The end of rate hikes is drawing near, but it hasn’t arrived yet. This is the message that the world’s main central banks wanted to convey to the markets this week, making it clear that the battle against inflation will still be a long one and that there will be more increases between now and the end of the year.

Investors are trying to digest the new monetary policy landscape and, above all, how it will affect activity, against the backdrop of fears of a deeper economic slowdown.

Thus, and despite the fact that the rises were forcefully imposed on Wall Street, doubts weighed down the European Stock Markets, with falls at the close of the main stock markets of the Old Continent. In Spain, the Ibex-35 closed the session with a more moderate decrease, of barely 0.02%, to 9,430 points, thanks to the push of Inditex, one of the most important values ​​in the selective and which rose 1 .9% to 34.65 euros per share.

CaixaBank (+0.98%), Acciona Energía (+0.89%) and Acciona (+0.86%), followed the value in the increases, while the biggest falls were for Grifols (-4.53%) , Santander (-1.72%), Sabadell (-1.72%), ArcelorMittal (-1.62%), Rovi (-0.89%), Acerinox (-0.68%), BBVA (-0 .62%).

July or September?

Regarding when the end of the increases will come, the analysts of the abrdn manager believe that “the one in July will be the last of the cycle, given the downward turn in inflation.” However, they clarify that wage growth continues to be very strong, “so there is a good chance that they will end up rising in September as well.”

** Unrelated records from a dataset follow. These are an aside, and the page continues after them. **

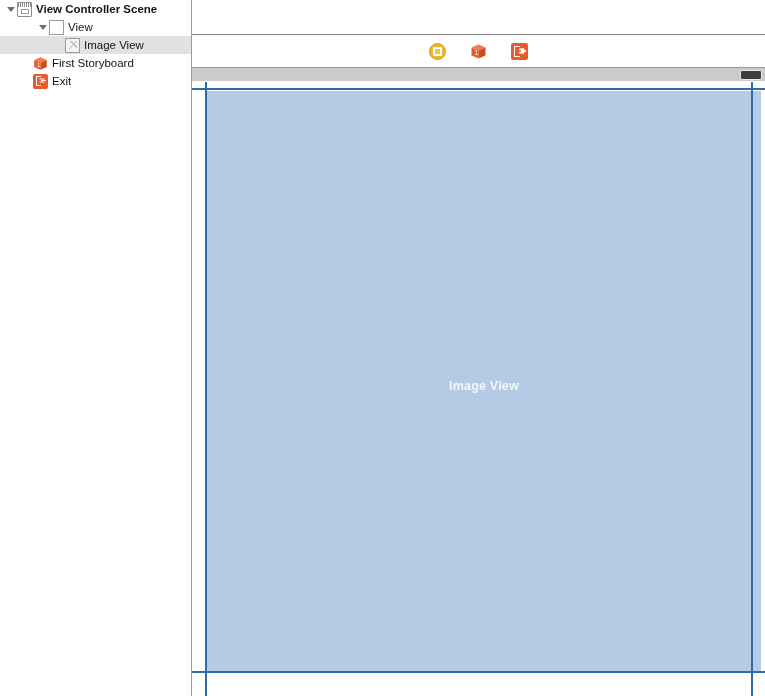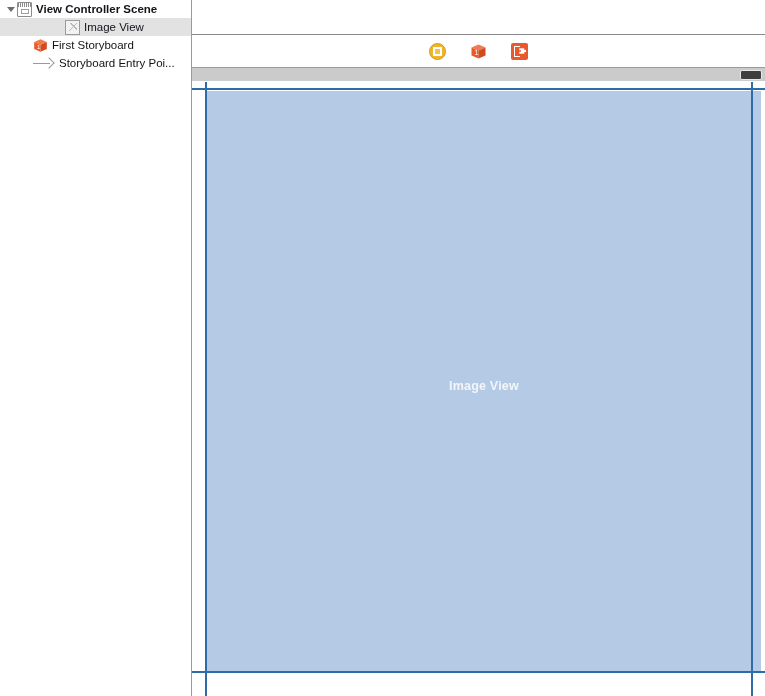--- a/index.html
+++ b/index.html
@@ -393,6 +393,12 @@
           <div class="twisty open"></div>
           <div class="ic ic-scene"></div>
           <span class="row-label">View Controller Scene</span>
+        </div>
+        <div class="tree-row">
+          <div style="width: 38px; flex: 0 0 auto;"></div>
+          <div class="twisty open"></div>
+          <div class="ic ic-view"></div>
+          <span class="row-label">View</span>
         </div>
         <div class="tree-row selected">
           <div style="width: 54px; flex: 0 0 auto;"></div>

The big question is whether this commitment to maintaining increases will end up making the dreaded recession a reality. In addition, as Anna Stupnytska, an analyst at Fidelity, recalls, “growth forecasts have been revised downwards slightly, underlining the greater trade-off between growth and inflation that the ECB faces.”

These doubts about the economic impact of the rate hikes were also reflected in the debt markets, where the required return to buy German debt (10-year bond) rose above 2.50%, while that of the Spanish bond also rose to 3.45%.

On the other hand, in the raw materials market, the price of oil is recovering positions thanks to a certain weakness of the dollar (the currency with which the raw material is traded). The Brent barrel, a reference in Europe, recovered almost 3% at the close of the European markets, up to 75.26 dollars, while the US West Texas was finally above 70 dollars.